The findings of guilty and the sentence are

AFFIRMED.

FORAY and HERMAN, JJ., concur.

. The real danger in such an instruction is that it could cause endless voting and a “hung jury” if some members of the court were so resolved. Additionally, it violates Article 53: “A court-martial shall announce its findings and sentence to the parties as soon as determined.”
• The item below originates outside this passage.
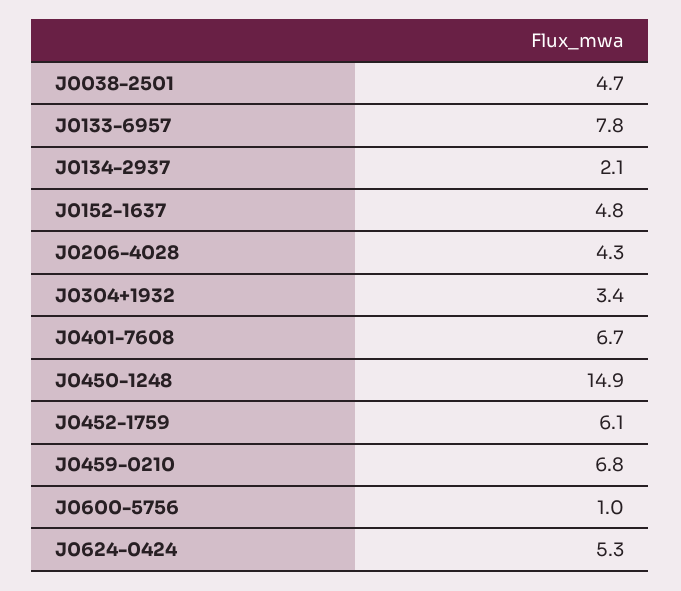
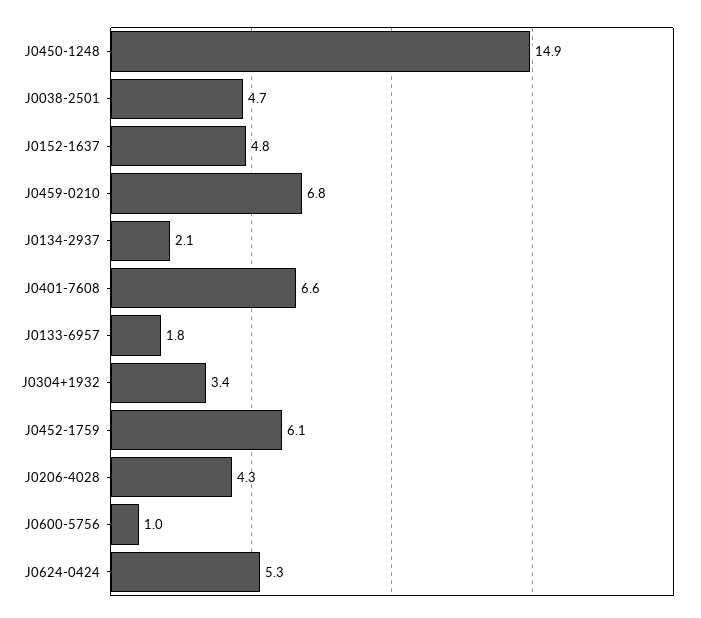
J0133-6957: 7.8 -> 1.8
J0401-7608: 6.7 -> 6.6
. A substantive error in the trial cannot be corrected by a proceeding in revision, United *642States v. Stubblefield, 2 C.M.R. 637 (A.F.B.R. 1951) nor can there be a nunc pro tunc addition for the omission of an essential item, United States v. Roman, 22 U.S.C.M.A. 78, 46 C.M.R. 78 (1972), and cases cited therein; United States v. Kaetzel, 48 C.M.R. 58 (A.F.C.M.R. 1973). Normally an instruction on reconsideration/reballoting is not given prior to closing. Here, Major Hagen did request such an instruction, but the request was made on a hypothetical basis rather than in response to a situation which developed in closed session. Had the latter been the case, the error would have been of greater magnitude, and our resolution would be different. Here, since the error in instruction related to a possible situation which did not materialize, we conclude it was harmless. The court members had not “already deliberated and decided on a punishment without proper guidance from the military judge.” United States v. Roman, supra, at 81. We consider this to be the significant difference. Had the reverse been true, then a rehearing on sentence would have been necessary.

. In light of our disposition of the asserted error we find it unnecessary to consider the affidavit submitted by appellate government counsel.